É pique, é pique. Em fevereiro, a Pinard completa seis anos de vida com dois lançamentos: Um Beijo de Dick, do colombiano Fernando Molano Vargas, e Atrás fica a terra, da venezuelana Arianna de Sousa-Garcia. O primeiro revisita o amor e o desejo com a urgência e a delicadeza de um clássico contemporâneo. Já a obra de Arianna transforma a experiência migratória em travessia literária com um relato sensível, contundente e profundamente humano.

📚 Rutas literárias. Buenos Aires é uma cidade para todos – sobretudo para almas complexas, como a de Jorge Luis Borges.
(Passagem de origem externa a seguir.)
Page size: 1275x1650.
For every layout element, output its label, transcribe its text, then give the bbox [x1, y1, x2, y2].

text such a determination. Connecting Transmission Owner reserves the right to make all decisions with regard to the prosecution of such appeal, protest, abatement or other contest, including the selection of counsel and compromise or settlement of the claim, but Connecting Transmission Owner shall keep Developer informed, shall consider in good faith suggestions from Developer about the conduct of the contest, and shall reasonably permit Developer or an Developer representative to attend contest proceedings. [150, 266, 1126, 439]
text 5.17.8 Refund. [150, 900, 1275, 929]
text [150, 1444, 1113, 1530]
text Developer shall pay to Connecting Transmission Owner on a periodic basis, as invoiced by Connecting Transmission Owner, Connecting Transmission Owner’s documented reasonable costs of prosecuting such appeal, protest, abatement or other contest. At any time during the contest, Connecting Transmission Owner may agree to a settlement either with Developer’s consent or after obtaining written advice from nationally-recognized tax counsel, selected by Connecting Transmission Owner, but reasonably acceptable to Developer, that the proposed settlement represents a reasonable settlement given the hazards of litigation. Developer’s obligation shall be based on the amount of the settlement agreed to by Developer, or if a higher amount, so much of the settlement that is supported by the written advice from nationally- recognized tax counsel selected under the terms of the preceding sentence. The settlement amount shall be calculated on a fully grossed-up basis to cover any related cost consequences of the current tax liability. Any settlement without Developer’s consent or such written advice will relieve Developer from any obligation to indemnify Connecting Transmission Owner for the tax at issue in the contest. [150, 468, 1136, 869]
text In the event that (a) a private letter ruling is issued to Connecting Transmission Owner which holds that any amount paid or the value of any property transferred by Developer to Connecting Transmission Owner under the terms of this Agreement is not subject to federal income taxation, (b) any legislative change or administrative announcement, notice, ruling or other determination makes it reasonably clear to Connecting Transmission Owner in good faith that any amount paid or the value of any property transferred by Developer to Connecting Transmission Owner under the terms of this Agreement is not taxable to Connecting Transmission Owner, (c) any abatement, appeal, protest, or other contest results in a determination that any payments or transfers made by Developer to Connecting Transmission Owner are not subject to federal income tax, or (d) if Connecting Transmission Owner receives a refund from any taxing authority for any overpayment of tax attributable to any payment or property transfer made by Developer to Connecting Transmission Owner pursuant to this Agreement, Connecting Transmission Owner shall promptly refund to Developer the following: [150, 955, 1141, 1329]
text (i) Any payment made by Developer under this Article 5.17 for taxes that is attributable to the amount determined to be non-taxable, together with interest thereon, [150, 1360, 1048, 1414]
Na edição #5 da série Buenos Aires Literária, um dos maiores escritores portenhos conduz a leitura de uma cidade plural, contraditória e em permanente reinvenção. Um convite a redescobrir Buenos Aires a partir das páginas, das artes, das memórias e dos relatos, em um projeto do perfil @ondasbuenas.
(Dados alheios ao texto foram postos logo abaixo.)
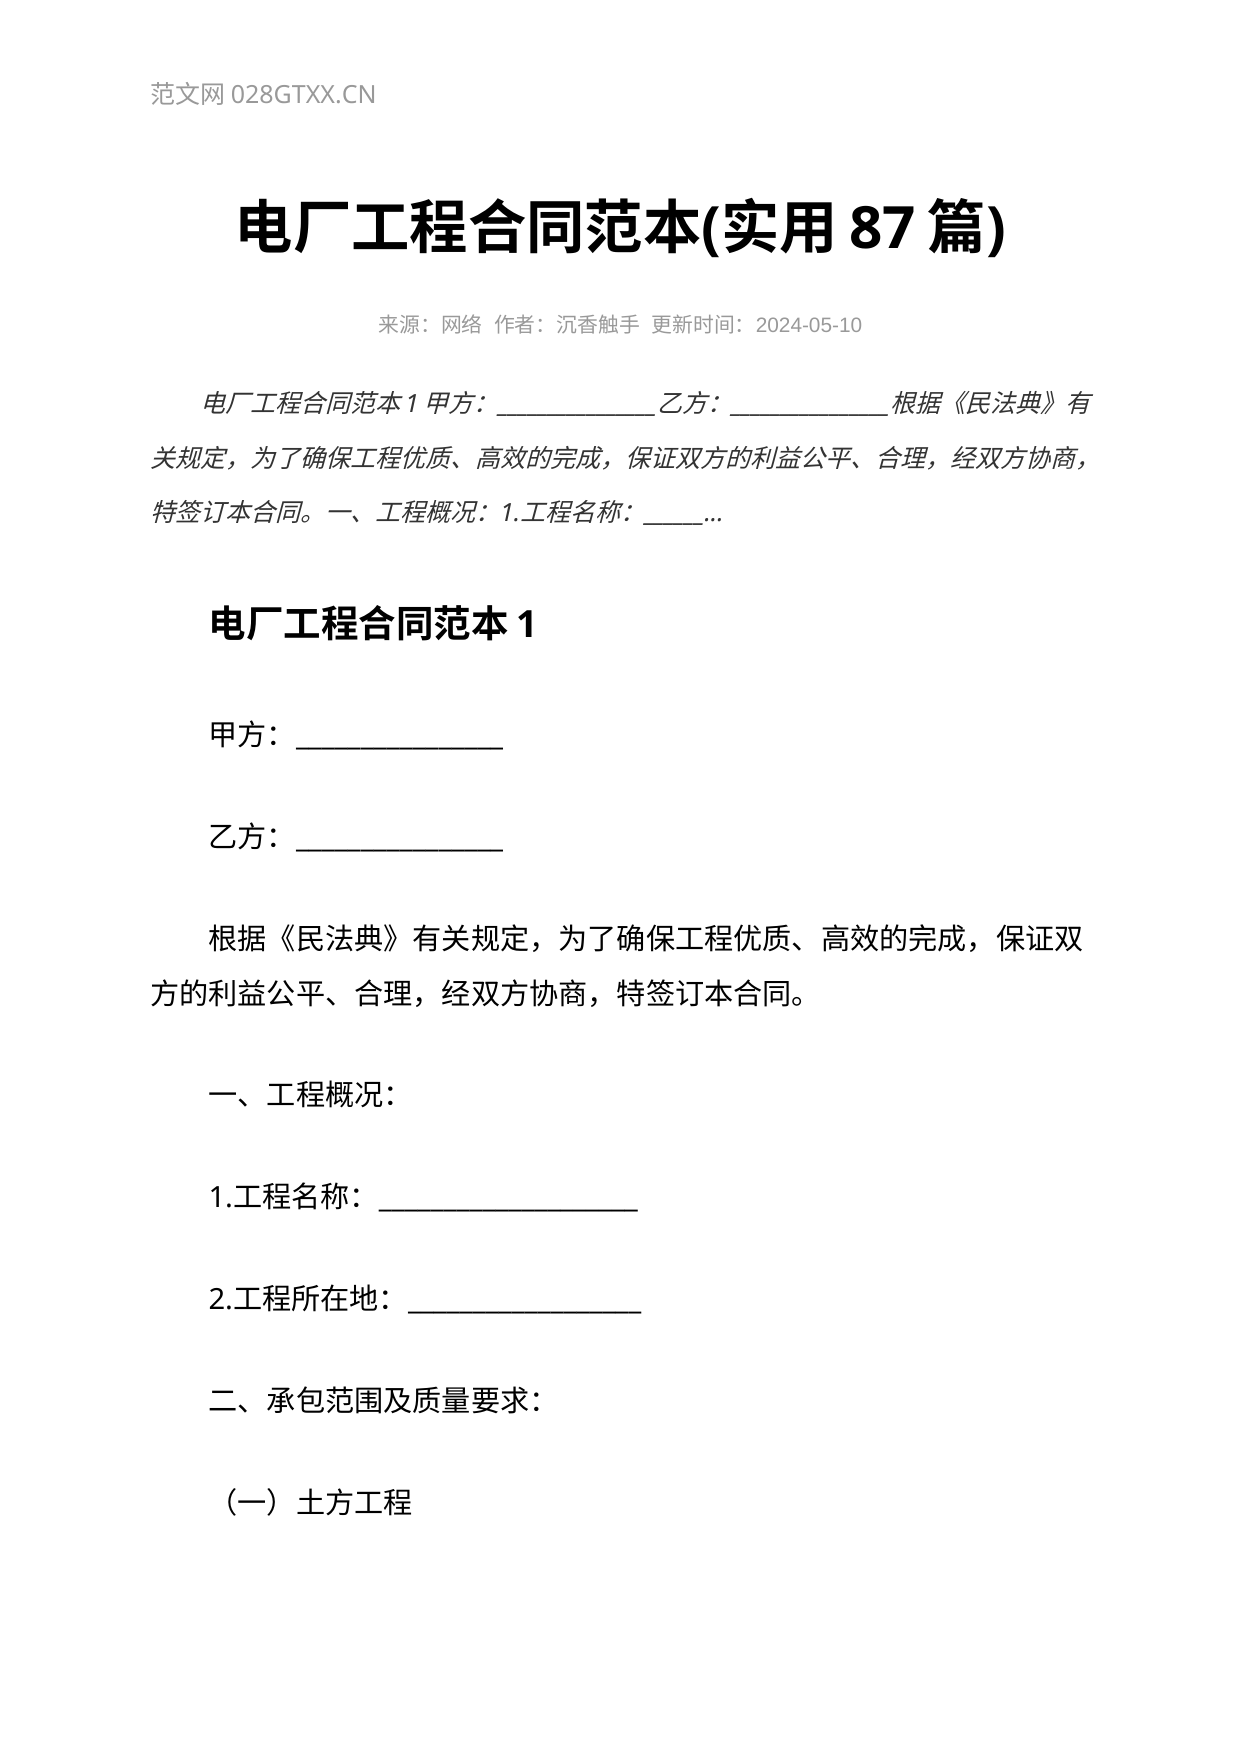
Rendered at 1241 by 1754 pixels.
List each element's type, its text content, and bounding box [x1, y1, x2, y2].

text 一、工程概况： [150, 1072, 1090, 1114]
text 1.工程名称：____________________ [150, 1174, 1090, 1216]
text （一）土方工程 [150, 1479, 1090, 1522]
text 来源：网络 作者：沉香触手 更新时间：2024-05-10 [150, 313, 1090, 337]
text 根据《民法典》有关规定，为了确保工程优质、高效的完成，保证双方的利益公平、合理，经双方协商，特签订本合同。 [150, 915, 1090, 1012]
text 乙方：________________ [150, 813, 1090, 856]
text 电厂工程合同范本1 [150, 594, 1090, 648]
text 甲方：________________ [150, 711, 1090, 754]
text 电厂工程合同范本1甲方：________________乙方：________________根据《民法典》有关规定，为了确保工程优质、高效的完成，保证双方的利益公平、合理，经双方协商，特签订本合同。一、工程概况：1.工程名称：______... [150, 384, 1090, 529]
subtitle 电厂工程合同范本(实用87篇) [150, 181, 1090, 266]
text 二、承包范围及质量要求： [150, 1378, 1090, 1420]
text 2.工程所在地：__________________ [150, 1276, 1090, 1318]
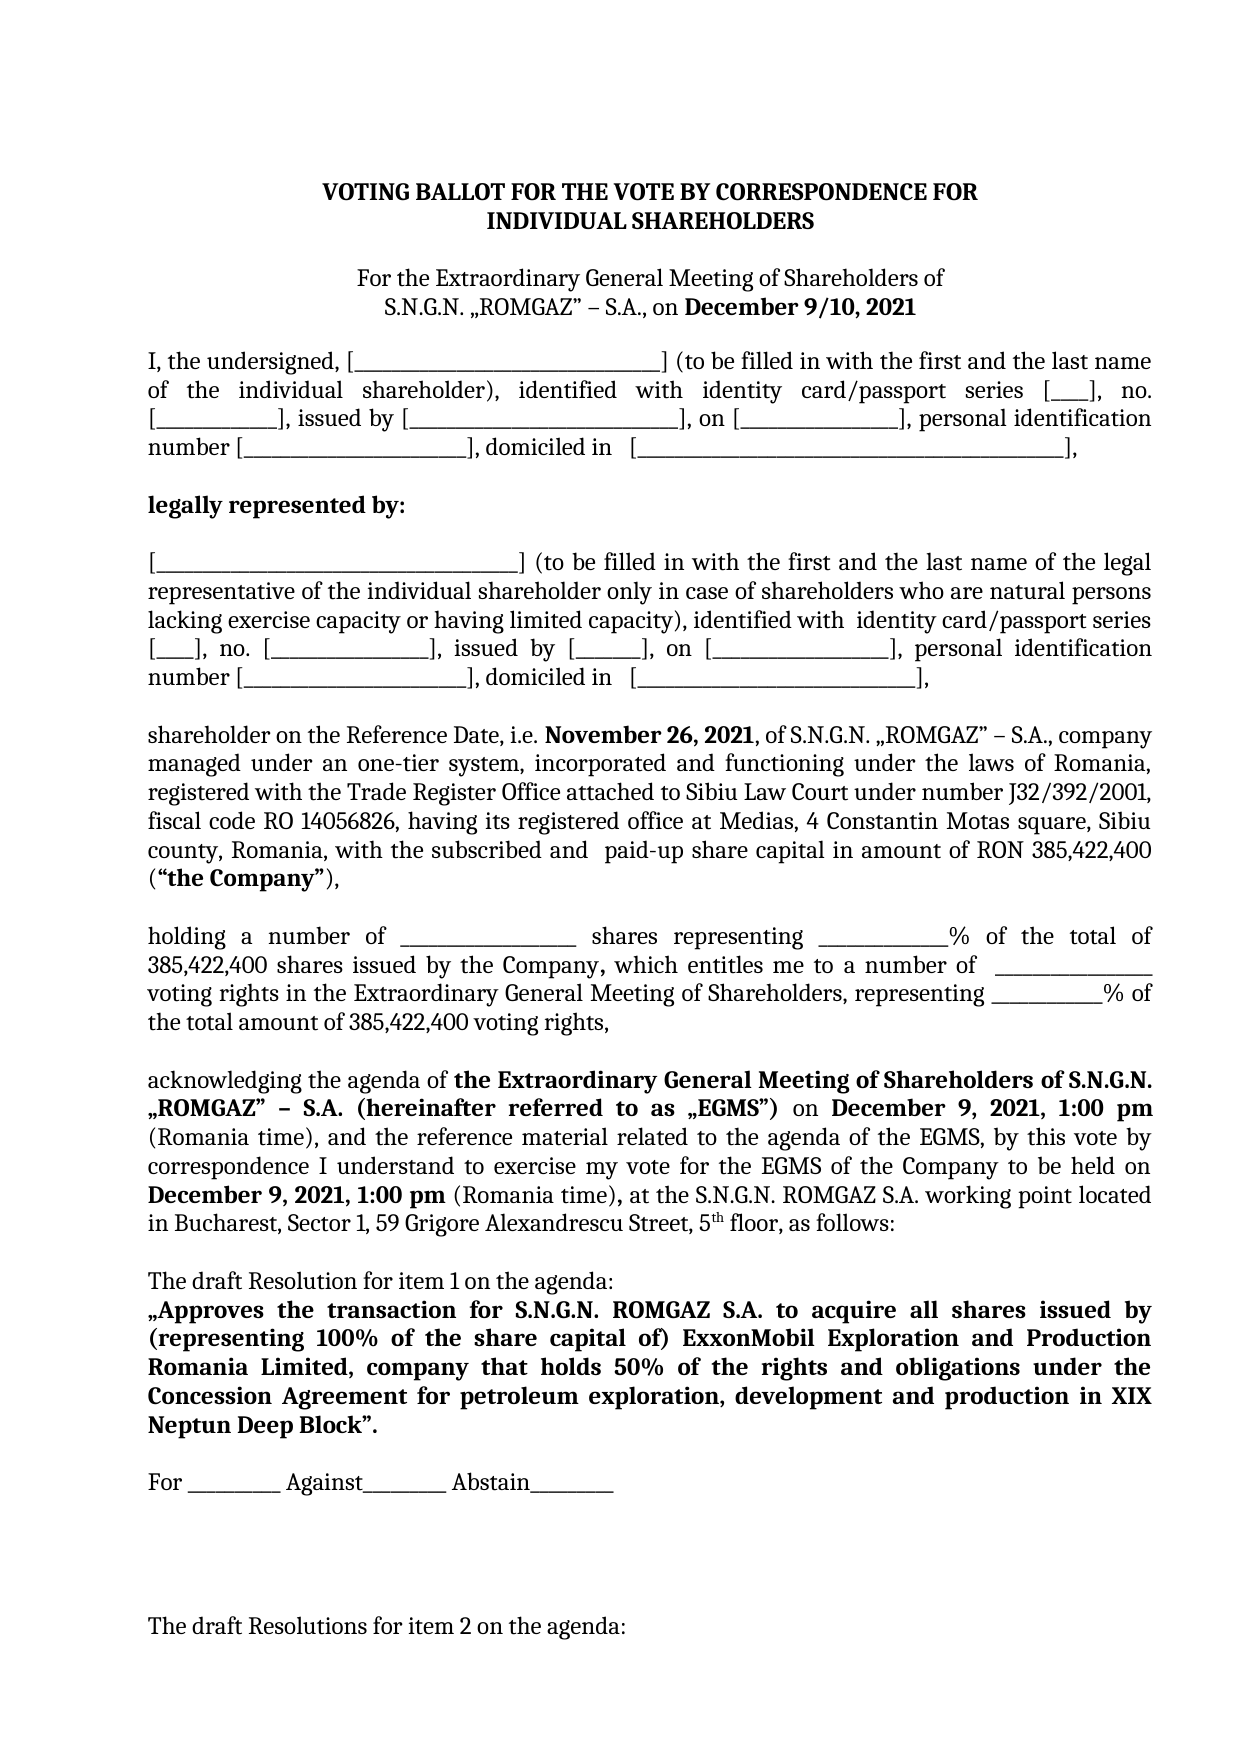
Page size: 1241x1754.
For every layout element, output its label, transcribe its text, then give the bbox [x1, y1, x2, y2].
🎶 Ruído, política e literatura. Em Mandinga Times, seu primeiro disco em dez anos, Rita Indiana retorna à música com um trabalho pesado, político e atravessado por referências ao horror e ao metal. O álbum dialoga com sua produção literária recente, marcada pela ficção especulativa e por mundos em colapso, reafirmando Rita Indiana como uma das vozes mais importantes da cultura latino-americana contemporânea, seja nas músicas ou nos livros. Ouça aqui.
🌈 Um oásis de liberdade. Neste documentário, a diretora Camila José Donoso acompanha Roshell e Liliana, que há anos mantêm a Casa Roshell como refúgio para homens que reprimem seus desejos femininos. Entre maquiagens, espelhos e bolsas, o espaço vira palco íntimo de performances, mas também de escuta, partilha e afeto. Com delicadeza, a câmera se integra a esse ambiente idiossincrático e permite que cada pessoa exista como bem entende. O resultado é uma celebração onírica da identidade e da liberdade de ser. Assista aqui.
A ideia aqui é convidar um ser da América Latina para nos contar o que é ser da América Latina. A convidada da vez é Dafne Graziele, criadora do perfil @bookbydaf no TikTok.

“Primeiramente, quando falamos sobre a América Latina, não podemos deixar de relacionar toda a sua diversidade cultural com o meio em que vivemos. Viver na América Latina é também lembrar do passado colonial, marcado pela exploração e pela violência, e lidar cotidianamente com o racismo estrutural que ainda molda nossas relações sociais. Mas é, ao mesmo tempo, viver entre singularidades, resistências e múltiplas manifestações culturais que nos cercam em todos os momentos. Como afirma Eduardo Galeano: “É a América Latina, a região das veias abertas” (p. 18). A terra, o consumo e a exploração dos recursos naturais são elementos que moldam essa grande complexidade latino-americana.
Ser da América Latina é, também, reconhecer a potência de seus grandes autores da literatura, que nos oferecem movimentos, narrativas fundamentais e contribuem para a construção de nossas identidades. Além disso, essa experiência se expressa na ampla variedade linguística presente no continente, que nos revela uma gama de história/cultura no contexto dos povos latino-americanos.
Viver na América Latina também é abraçar movimentos sociais importantes, discutir política em um mundo cada vez mais complexo e, ao mesmo tempo, se alienar um pouco por meio de programas de televisão, que fazem parte do cotidiano e da construção cultural das massas. É saber transitar constantemente entre a crítica e o entretenimento, que também dizem muito sobre quem somos enquanto sociedade.”
Esta edição foi finalizada no dia 25 de janeiro, também conhecido como o aniversário da capital paulista. Não fale mal dela, senão eu viro o Supla no teto do Martinelli.